IDXChannel – Saham perbankan utama berguguran seiring penurunan tajam Indeks Harga Saham Gabungan (IHSG), yang sempat merosot 9,19 persen dan memicu pembekuan sementara perdagangan (trading halt) selama 30 menit di awal sesi, Selasa (8/4/2025).
Hingga penutupan sesi I, IHSG masih melemah tajam sebesar 7,71 persen ke level 6.008. Dari keseluruhan saham yang diperdagangkan, hanya 26 saham yang menguat, sementara 708 saham melemah, dan 224 lainnya stagnan.
Nilai transaksi tercatat mencapai Rp12,56 triliun dengan volume perdagangan sebesar 14,01 miliar saham.
Saham-saham perbankan papan atas—yang biasanya menjadi motor penggerak IHSG bersama emiten-emiten konglomerasi—serentak melemah dan sempat anjlok belasan persen di awal sesi saat IHSG terkena trading halt.

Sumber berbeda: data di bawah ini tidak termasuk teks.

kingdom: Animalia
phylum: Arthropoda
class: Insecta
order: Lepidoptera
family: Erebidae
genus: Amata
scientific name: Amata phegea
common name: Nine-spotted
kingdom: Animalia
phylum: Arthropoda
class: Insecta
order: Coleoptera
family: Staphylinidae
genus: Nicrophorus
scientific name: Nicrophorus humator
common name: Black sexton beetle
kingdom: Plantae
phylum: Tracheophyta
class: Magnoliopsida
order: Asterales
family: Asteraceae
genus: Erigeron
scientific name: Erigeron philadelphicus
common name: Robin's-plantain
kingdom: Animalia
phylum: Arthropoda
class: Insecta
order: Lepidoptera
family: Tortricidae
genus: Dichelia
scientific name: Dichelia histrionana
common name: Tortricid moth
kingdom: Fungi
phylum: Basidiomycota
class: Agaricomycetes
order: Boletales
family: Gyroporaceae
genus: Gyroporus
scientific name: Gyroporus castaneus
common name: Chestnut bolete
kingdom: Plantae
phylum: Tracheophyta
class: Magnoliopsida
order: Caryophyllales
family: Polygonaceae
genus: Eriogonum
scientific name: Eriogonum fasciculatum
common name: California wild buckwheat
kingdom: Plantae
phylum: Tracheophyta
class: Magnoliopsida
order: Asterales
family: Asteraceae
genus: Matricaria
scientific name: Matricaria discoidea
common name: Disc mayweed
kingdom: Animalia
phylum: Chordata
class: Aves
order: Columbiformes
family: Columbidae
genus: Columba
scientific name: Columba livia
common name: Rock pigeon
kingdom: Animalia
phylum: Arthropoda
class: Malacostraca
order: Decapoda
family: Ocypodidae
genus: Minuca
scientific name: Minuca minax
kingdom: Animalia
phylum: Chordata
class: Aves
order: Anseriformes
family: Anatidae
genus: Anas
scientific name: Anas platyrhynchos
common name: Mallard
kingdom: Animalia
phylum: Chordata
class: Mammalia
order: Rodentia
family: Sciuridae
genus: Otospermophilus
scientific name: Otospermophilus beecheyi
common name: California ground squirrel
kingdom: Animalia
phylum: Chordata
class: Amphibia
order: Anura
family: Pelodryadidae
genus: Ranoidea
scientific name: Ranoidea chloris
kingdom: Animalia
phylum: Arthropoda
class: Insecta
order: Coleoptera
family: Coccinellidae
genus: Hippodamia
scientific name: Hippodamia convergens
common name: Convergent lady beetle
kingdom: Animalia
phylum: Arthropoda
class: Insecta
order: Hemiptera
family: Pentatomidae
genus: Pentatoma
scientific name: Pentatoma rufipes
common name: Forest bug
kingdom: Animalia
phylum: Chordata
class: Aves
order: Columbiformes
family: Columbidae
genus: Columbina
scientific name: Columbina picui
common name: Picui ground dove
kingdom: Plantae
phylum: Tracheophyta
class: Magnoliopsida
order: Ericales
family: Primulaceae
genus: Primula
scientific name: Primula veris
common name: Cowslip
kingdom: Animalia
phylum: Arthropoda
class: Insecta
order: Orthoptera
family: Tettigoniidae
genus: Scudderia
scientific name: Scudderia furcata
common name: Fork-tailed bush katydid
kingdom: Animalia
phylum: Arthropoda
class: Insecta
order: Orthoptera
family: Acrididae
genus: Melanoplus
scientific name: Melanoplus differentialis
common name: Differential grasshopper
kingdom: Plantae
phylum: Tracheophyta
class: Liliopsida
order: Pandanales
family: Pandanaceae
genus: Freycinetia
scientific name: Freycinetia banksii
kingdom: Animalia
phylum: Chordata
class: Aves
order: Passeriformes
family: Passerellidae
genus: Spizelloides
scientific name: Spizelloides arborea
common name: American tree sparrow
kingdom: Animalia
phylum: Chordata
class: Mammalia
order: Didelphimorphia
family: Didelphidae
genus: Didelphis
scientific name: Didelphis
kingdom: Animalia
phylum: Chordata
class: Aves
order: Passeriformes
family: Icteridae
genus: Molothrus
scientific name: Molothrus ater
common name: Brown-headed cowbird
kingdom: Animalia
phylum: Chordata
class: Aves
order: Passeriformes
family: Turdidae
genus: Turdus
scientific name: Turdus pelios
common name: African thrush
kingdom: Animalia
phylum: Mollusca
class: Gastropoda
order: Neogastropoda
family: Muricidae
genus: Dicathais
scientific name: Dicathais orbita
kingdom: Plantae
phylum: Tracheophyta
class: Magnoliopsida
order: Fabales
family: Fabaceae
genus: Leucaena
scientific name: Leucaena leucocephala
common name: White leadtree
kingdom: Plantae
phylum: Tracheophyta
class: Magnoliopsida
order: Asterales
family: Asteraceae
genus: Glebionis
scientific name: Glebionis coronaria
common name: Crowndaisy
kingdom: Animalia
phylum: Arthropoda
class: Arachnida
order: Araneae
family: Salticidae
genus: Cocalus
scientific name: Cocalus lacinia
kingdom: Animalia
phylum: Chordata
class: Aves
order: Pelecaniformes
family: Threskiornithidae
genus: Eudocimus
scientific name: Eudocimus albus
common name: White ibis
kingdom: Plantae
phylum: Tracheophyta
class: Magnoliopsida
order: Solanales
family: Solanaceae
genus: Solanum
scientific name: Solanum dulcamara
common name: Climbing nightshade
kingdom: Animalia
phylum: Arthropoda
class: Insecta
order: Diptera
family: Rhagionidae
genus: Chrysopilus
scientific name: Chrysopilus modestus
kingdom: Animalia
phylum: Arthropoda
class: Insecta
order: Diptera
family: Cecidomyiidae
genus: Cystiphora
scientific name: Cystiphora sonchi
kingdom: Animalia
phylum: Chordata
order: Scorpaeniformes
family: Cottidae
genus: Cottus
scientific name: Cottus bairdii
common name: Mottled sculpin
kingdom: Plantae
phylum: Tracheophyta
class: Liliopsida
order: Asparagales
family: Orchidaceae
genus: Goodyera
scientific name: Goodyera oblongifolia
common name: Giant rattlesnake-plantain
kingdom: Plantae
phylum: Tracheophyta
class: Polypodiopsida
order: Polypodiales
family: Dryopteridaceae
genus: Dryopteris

Hingga penutupan sesi I, saham PT Bank Rakyat Indonesia (Persero) Tbk (BBRI) turun 7,90 persen ke Rp3.730 per saham. Dua bank BUMN lainnya, PT Bank Mandiri (Persero) Tbk (BMRI) dan PT Bank Negara Indonesia (Persero) Tbk (BBNI), masing-masing merosot 8,27 persen dan 4,72 persen.